Mónica Naranjo impone. Encajaría bien en el papel de dominátrix de una cinta subversiva alemana. Para el mundo del reality es la versión femenina de Risto Mejide. Juez exigente. La que sacó de quicio a los concursantes de Operación Triunfo y la que le dio a una jovencísima Amaia Romero un consejo que años más tarde ni ella misma creyó que fuera tan certero. «Espérate unos años, vuelve cuando hayas crecido un poco», sentenciaba con cariño, pero firme, a Amaia en la final de su primer concurso.

Como si llevara a la práctica su propio consejo, Mónica Naranjo ha esperado veinte años para darse el lujo de recrearse en la potencia de su voz. Minage, el álbum de los dos mil con el que la cantante de Figueras homenajeó a su inspiración italiana, Mina, regresa en un formato íntimo, con un alma desnuda y las cuerdas vocales bien afinadas como únicos acompañantes del piano de Pepe Herrero. Este formato supone un regalo para los fans más incondicionales, aquellos que ven en el Animal fiero que es Mónica Naranjo un alma sensible, compasiva, como la leona que asesina rápido a la presa, antes de devorarla, para que no sufra al llegar la oscuridad.

Aunque la cantante demuestra la perfección técnica en cada registro que prueba, su próximo disco, Mimétika, previsto para el año que viene, virará hacia el rock electrónico. Nada que ver con las melodías sensuales de Ahora, Ahora y Qué imposible, acentos de esta nueva versión de Minage que vuelven a los escenarios en el momento oportuno, cuando las circunstancias obligan a sentarse y escuchar. Como un roble milenario, imperturbable, Mónica Naranjo sobrevive al temporal. Arde sobre los escenarios sin consumirse, como lo hizo en la noche de este viernes en la plaza de toros de Los Califas, frente a los incondicionales que quisieron quemarse con ella. Porque hay que ser muy especial para emocionarse con la lírica de la artista.

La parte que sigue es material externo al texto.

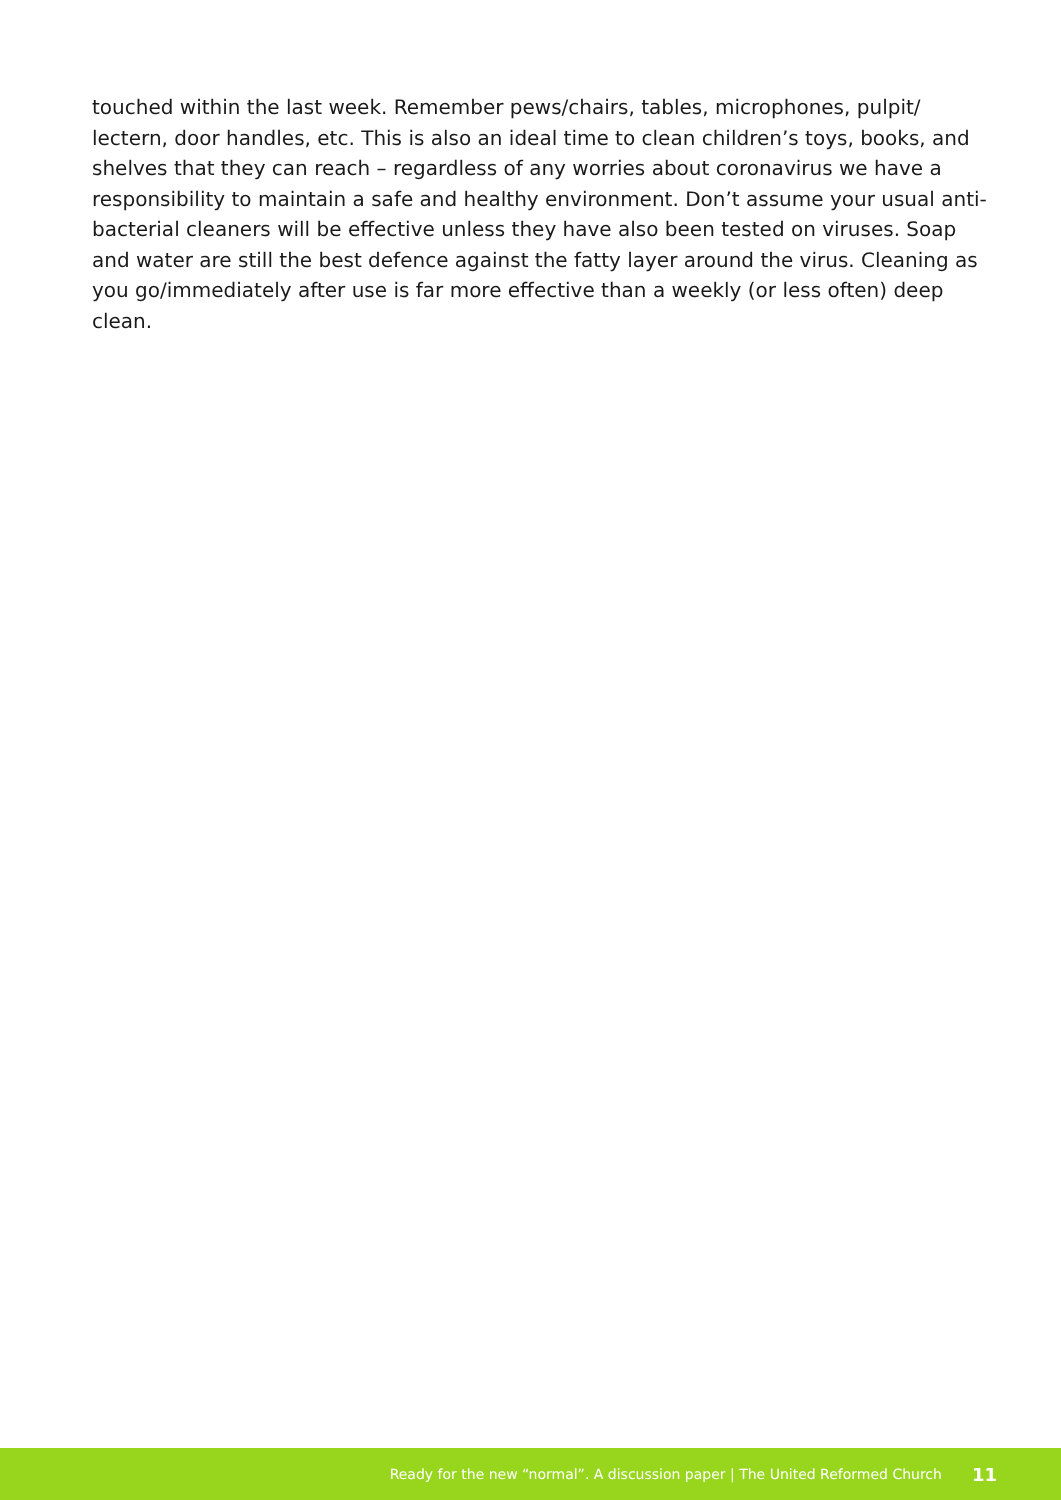touched within the last week. Remember pews/chairs, tables, microphones, pulpit/ lectern, door handles, etc. This is also an ideal time to clean children’s toys, books, and shelves that they can reach – regardless of any worries about coronavirus we have a responsibility to maintain a safe and healthy environment. Don’t assume your usual anti-bacterial cleaners will be effective unless they have also been tested on viruses. Soap and water are still the best defence against the fatty layer around the virus. Cleaning as you go/immediately after use is far more effective than a weekly (or less often) deep clean.
Ready for the new “normal”. A discussion paper | The United Reformed Church 11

Perra enamorada, Siempre fuiste mío y Amando locamente levantaron el espíritu de quienes no se avergüenzan de rendirse a sus pasiones, de haberse consumido alguna vez con ellas. Hubo momentos sobrecogedores. Las primeras filas hacían suyo cada verso de los temas. Algunos no podían separar la vista de su aura inalcanzable. Hasta en los momentos en los que se refería a su público con ademán cariñoso rezumaba autoridad. Una especie de ley autoimpuesta obligaba al auditorio a lanzar alabanzas a la diva.

No se trató de un concierto al uso, sino de una exhibición de elegancia, fuerza vocal y personal y, sobre todo, emoción. Un encuentro con una madre sanadora de almas que han sufrido por liberar su esencia. Parejas acarameladas, público maduro, o más joven, miembros del colectivo LGTBI, a favor del que tanto se pronuncia la artista, curiosos o incondicionales. Todos se quemaron con el fuego que se extendió rápido hasta las últimas filas de los tendidos. Solo cuando llegó el momento de Sobreviviré escocieron las quemaduras. Que el contexto social actual otorgue a este tema un significado todavía mayor es un signo de lo necesario que sigue siendo quemarse junto al fuego de Mónica Naranjo.